Same monthly books but only just inked on shitty paper for kids

Tom Palmer could make anybody look better. Tom Palmer once improved a Neal Adams story. Tom Palmer was one of the few inkers who could properly ink Gene Colan. Tom Palmer took John Buscema to an entirely new level.

Sadly there aren't a lot of Tom Palmers in the industry.

Archie Digests exist.

Here's a comparison of different EC inkers.

Tom Palmer is maybe the greatest Avengers artist. He was on the book from 85-96.

Some artists are either make or break depending on their inkers.

Just ink it yourself, Al. No one ever inked your stuff better than you.

Damn looking at his inks he is really good

Yeah but this would be for kids not baby boomers

Mostly, colored pencils look flat. It's better to ink if you want color.

Of course, this can not be generalized to every single comic. It depends on what you want to achieve. Something like Megg Mogg and Owl obviously gets along with pencils just fine.

I bought this up in a thread a coupla days ago, someone was dissing Vince Colletta....a great inker can save dull pencils, that's a fact, right? But what's more interesting to me are those inkers who have such a strong identity it obfuscates the penciller's style to a pretty severe degree. Like, Coletta got stick for erasing backgrounds and stuff and whilst he wasn't technically the best (Eddie Campbell, for instance, rates him, particularly his romance comics which he pencilled and inked) he gave Kirby, and the Marvel style, a different look. Nib, only using brush for outlines if at all, lots of small marks, thin hatching, not particularly slick-looking at all. Do I like his Kirby inks? Not too much but I don't HATE them.
Think of inkers like Giaordano, Janson, Terry Austin like user said--I think these guys really imposed their style on their pencillers to the extent (maybe not with Austin) that you'd recognise the inker first! It's an interesting area. Do you slavishly adhere to the pencils, almost "eradicating" evidence of your own hand or do you go completely the other direction and nearly destroy all evidence of the penciller's hand? Is the middle ground the best place to be--demonstrating the inker's visual handwriting but retaining that of the penciller's, too? There's a great Gary Martin guide book to inking (he inks Steve Rude a lot) with pencils inked by other inkers...he really respects Rude's pencils and is great, he knows how good Rude is so just lets The Dude do his thing and shine. As something of a wannabe cartoonist myself I think a lot about (analogue!!!) inking; I have two favourite nibs, a Hunt 102 and 108 and, of course, a Windsor & Newton Series 7 #3. I even inked a short comic with a 0.35 Rapidograph once. Which approach(es) do fellow Sup Forumsmrades prefer?
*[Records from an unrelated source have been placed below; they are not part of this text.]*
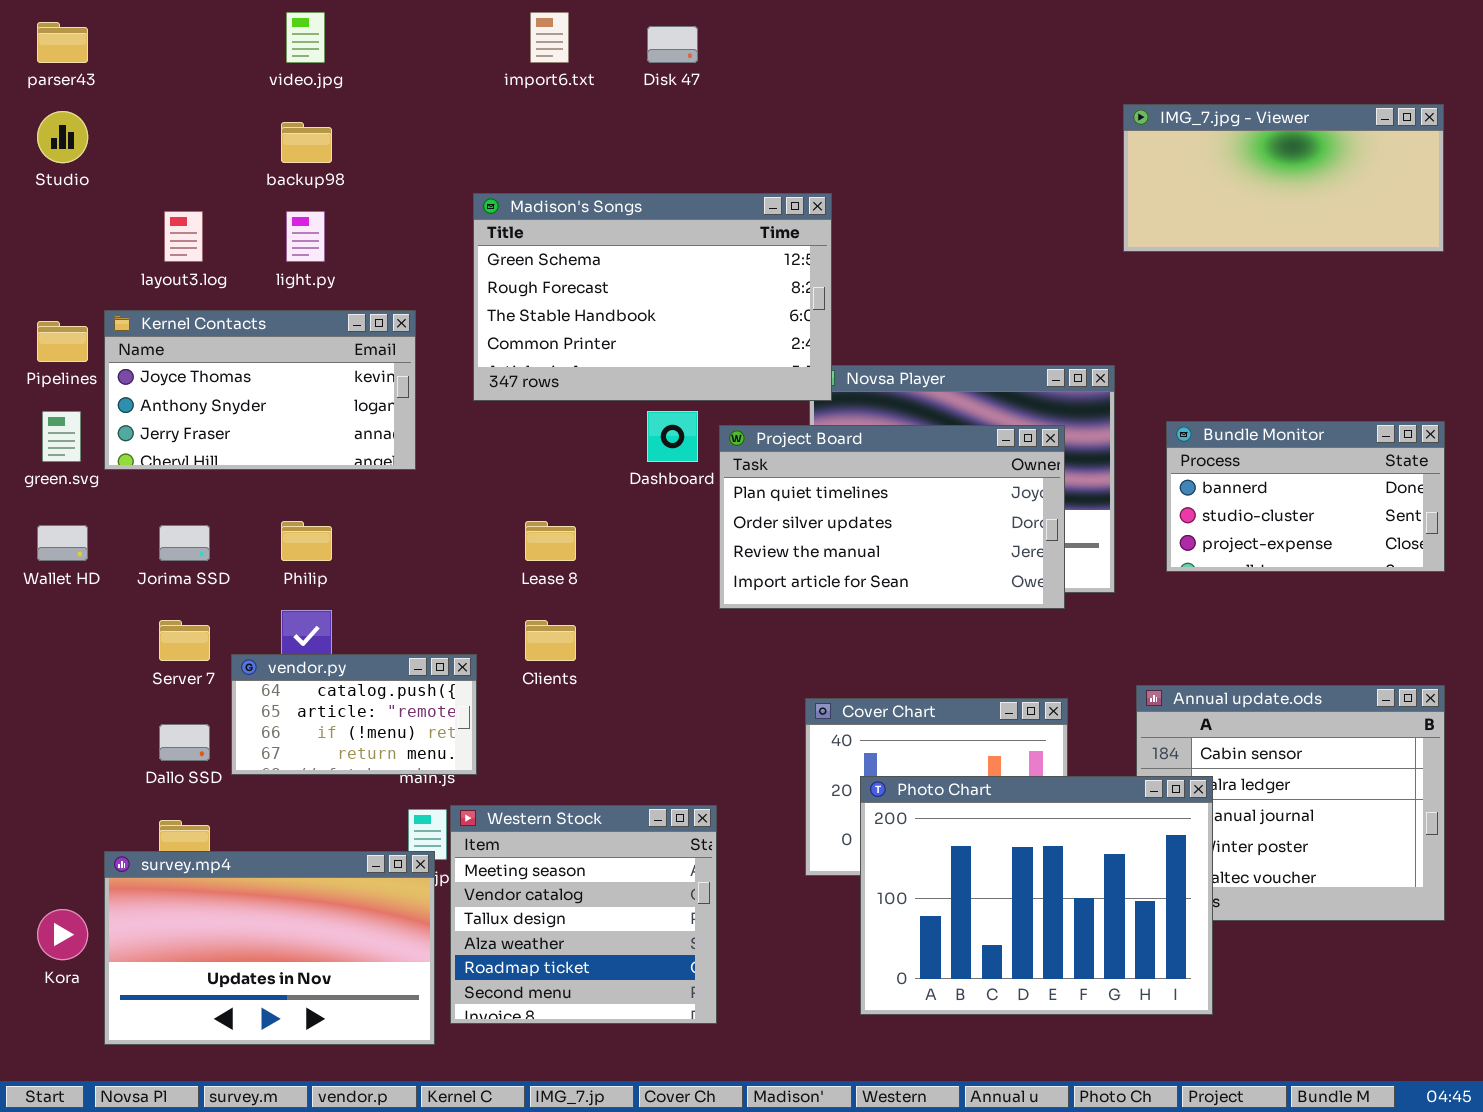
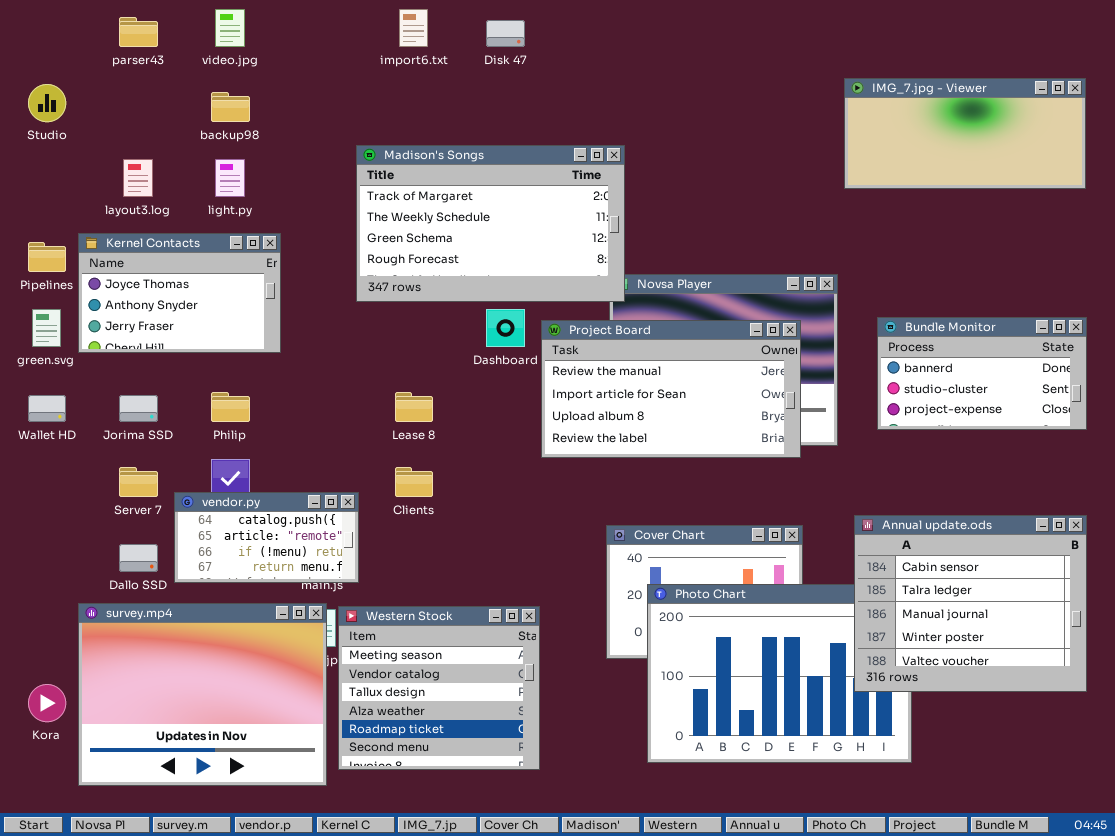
parser43: [37,22,88,63] -> [119,17,158,47], moved
Madison's Songs: [473,193,832,401] -> [356,145,625,302], scrolled up 2 rows
Kernel Contacts: [104,310,416,470] -> [78,233,281,353], resized
Project Board: [719,425,1065,609] -> [541,320,801,458], scrolled down 2 rows
Annual update.ods: [1136,685,1445,921] -> [854,515,1087,692], raised
survey.mp4: [104,851,435,1045] -> [78,603,327,786], resized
Clean, simple and slick? Simple but rough and gritty, like Mazzucchelli's Rubber Blanket "fucked-up brush" style? Fixed-width inking? Lotsa crosshatching?
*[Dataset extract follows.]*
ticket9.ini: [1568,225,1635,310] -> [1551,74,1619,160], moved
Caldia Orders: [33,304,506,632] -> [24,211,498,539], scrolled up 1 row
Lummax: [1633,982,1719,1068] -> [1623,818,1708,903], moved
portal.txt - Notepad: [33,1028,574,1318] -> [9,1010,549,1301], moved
...(continued)Or are you into the Jim Lee/Liefeld loads of extraneous, micro-thin lines? I can appreciate most approaches but what I CAN'T stand is those pencillers who "ink in pencil" and do that thing in Photoshop where you massively turn up the opacity and blackness? Urgh, REEEEE, you can still fucking tell! I hate it! I love Gary Martin, or a sexy, slick, Dan Decarlo-style line but equally admire a rough, fucked up, splodgy, dry-brushey inking style like Jose Munoz or the aforementioned Mazzucchelli. Or a clean, simple, undetailed drawing with a unrefined, almost "nervous"-looking crowquill line. Jaime Hernandez to Charles Burns. What do you guys reckon?

I prefer Krigstein's, Frazetta's almost looks like it's "not there"......a problem I have with Al Williamson! Damn he could use a brush but his stuff looked so airy it'd blow away at any moment! Contrast that with someone like Mort Meskin, such gorgeous use of chiaroscuro, bold brush-work, just wonderful...That Williamson/Frazetta/Raymond incredibly thin brush crosshatching is a huge feat of craftsmanship but Frazetta was best inking himself and Raymond had a great command of spot blacks and chiaroscuro, too (which I feel Williamson and Frazetta lacked a bit)...

Extremely

It's strange that the books I think most about the inking are Miller/Klaus joints.

I do love like a Jaime or Burns some solid darks. That 90s hatching don't do much for me

I could read everything in pencil, fuck ink.